Storing data

Florian Ziemen, Tobi Kölling, Lukas Kluft

Datasets

Without subset access and hierarchies, analysis scripts are forced to load way too much data.

Make a compromise that’s okay-ish for everybody by chunking along all dimensions.

Any access will require uncompressing entire chunks.
By keeping them small to reduce the amount of data that will be uncompressed but not used.
Keep them big enough for the compressor to do its job.
Usually MB-ish blocks are a good compromise.

As chunks are stored separately, this scales for any size of dataset. We are working with a 500 TB dataset in nextGEMS.

We can index a multi-file HDF5 dataset with kerchunk, and then create a pseudo-filesystem zarr with fsspec in python.
Allows to treat a set of netCDF4 files as one zarr dataset.
Direct access only via python.
A simple python web server can present it as zarr via https for other languages.

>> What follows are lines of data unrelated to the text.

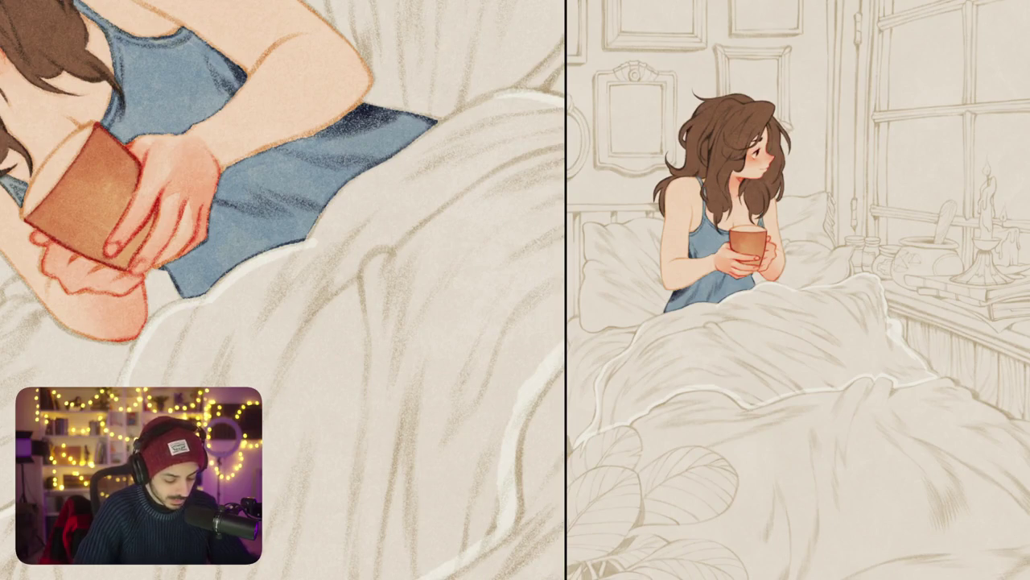
left_click_drag(241, 201, 274, 169)
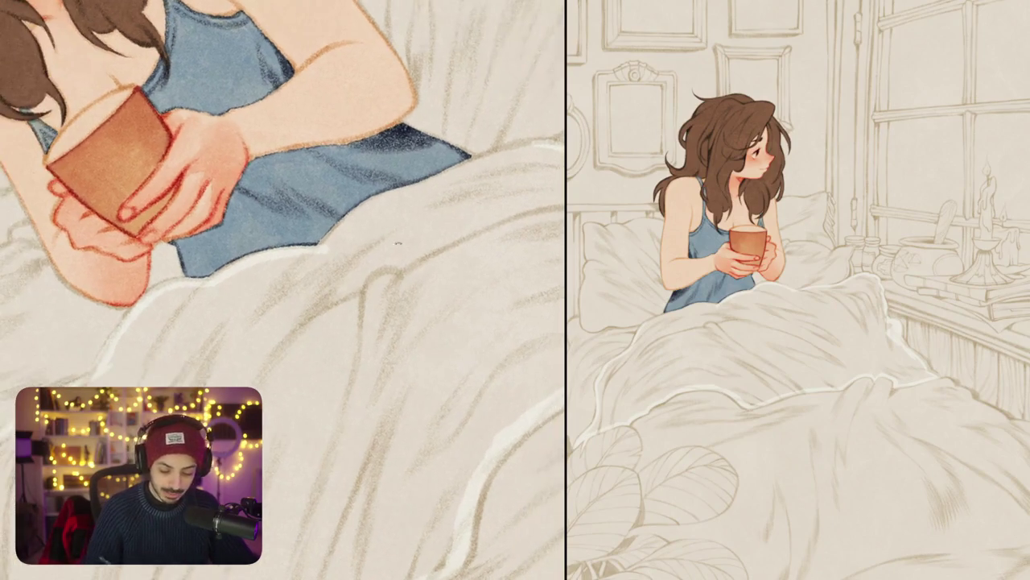
Step: Brighten the upper blanket to white and fit the whole picture in view
mouse_move(325, 240)
left_mouse_down()
mouse_move(375, 201)
mouse_move(503, 148)
mouse_move(541, 150)
left_mouse_up()
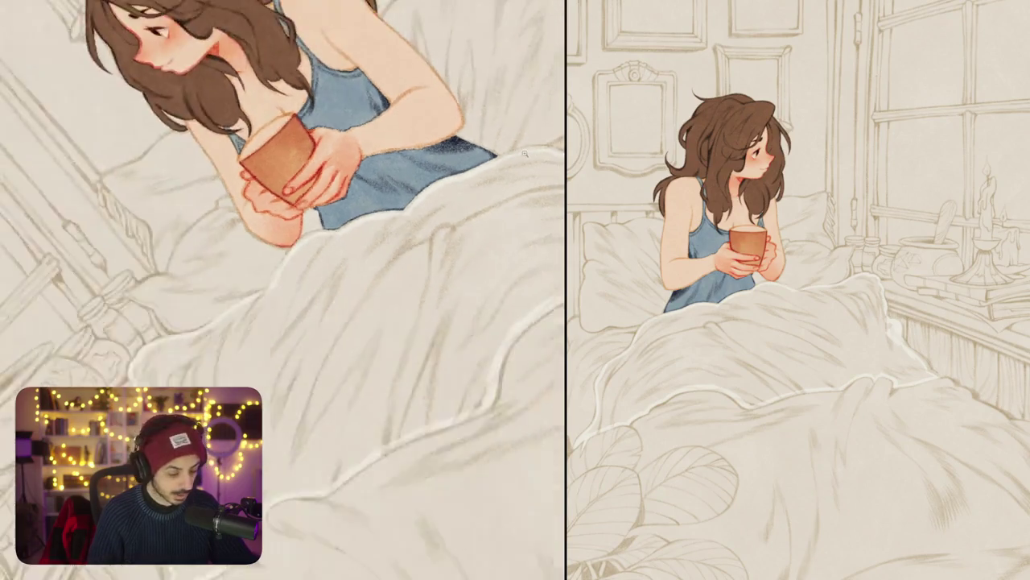
left_click(448, 240)
key("ctrl+0")
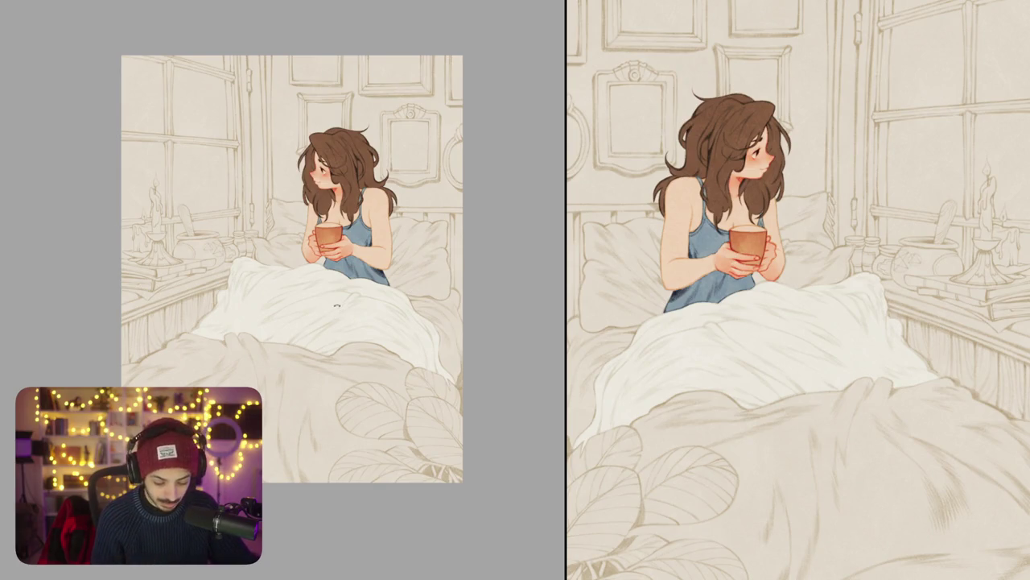
Step: Restore the soft shadow strokes on the blanket and frame its left side
scroll(336, 305, "up", 2)
left_click_drag(465, 355, 460, 280)
key("ctrl+z")
key("ctrl+z")
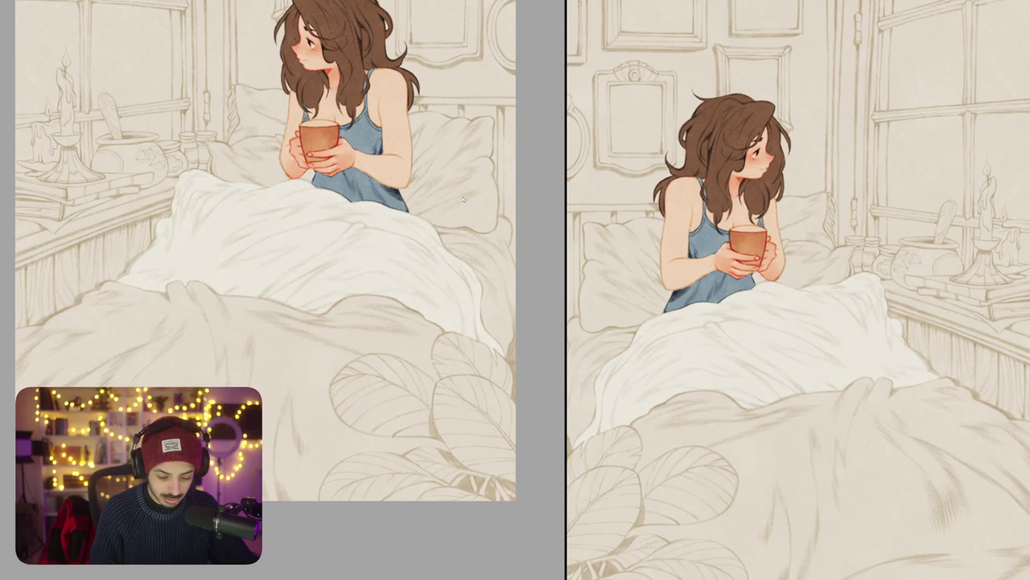
mouse_move(325, 324)
left_mouse_down()
mouse_move(454, 279)
mouse_move(445, 263)
mouse_move(462, 305)
mouse_move(440, 231)
left_mouse_up()
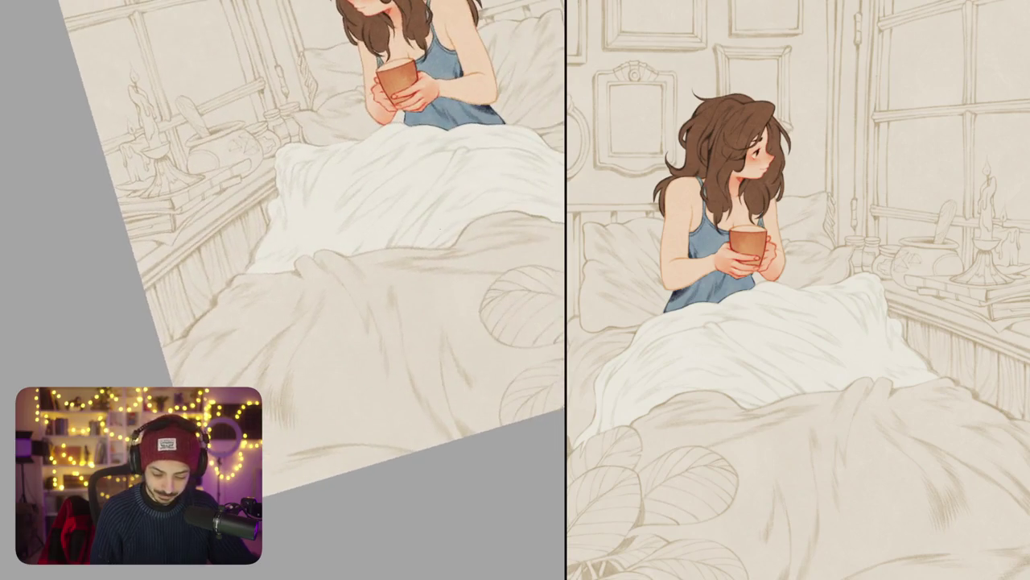
left_click_drag(379, 256, 403, 218)
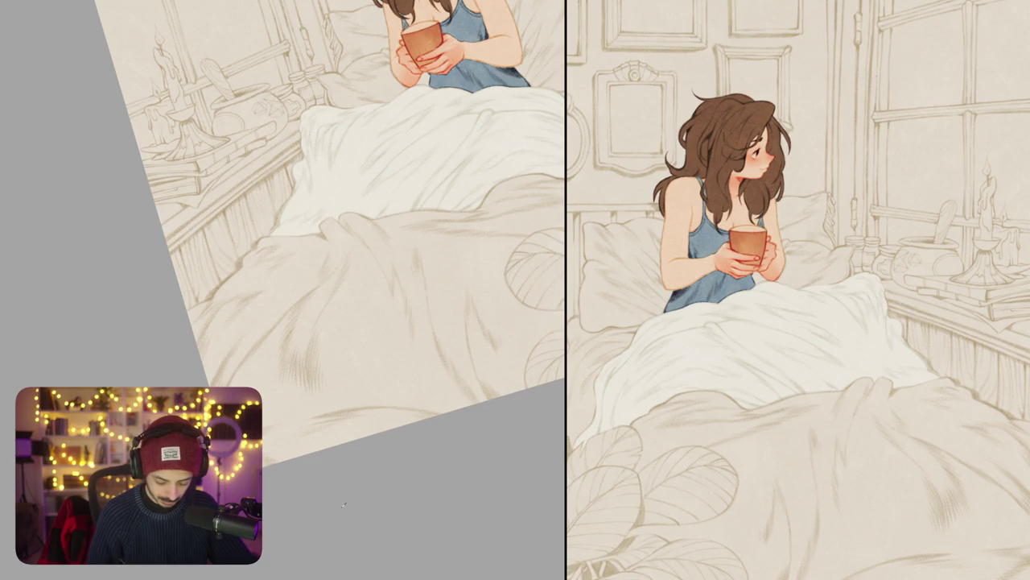
Step: Test yellowish, pink and orange strokes on the blanket, undoing each, and sample a blanket colour
key("ctrl+z")
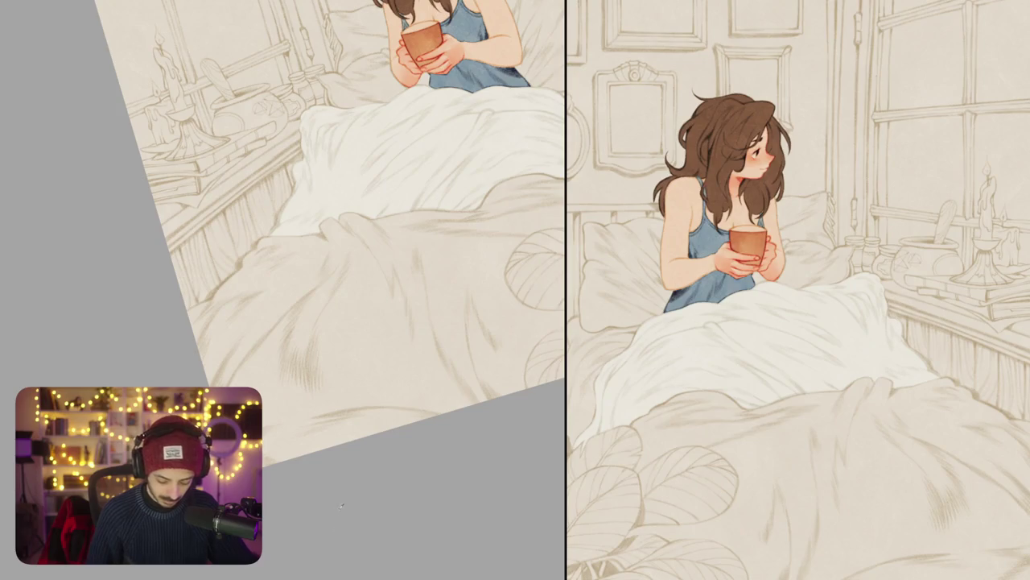
left_click_drag(295, 268, 211, 316)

Storage layout, chunk shapes	Read time series (sec)	Read spatial slice (sec)	Performance bias (slowest / fastest)
Contiguous favoring time range	0.013	180	14000
Contiguous favoring spatial slice	200	0.012	17000
Default (all axes equal) chunks, 4673 x 12 x 16	1.4	34	24
36 KB chunks, 92 x 9 x 11	2.4	1.7	1.4
8 KB chunks, 46 x 6 x 8	1.4	1.1	1.2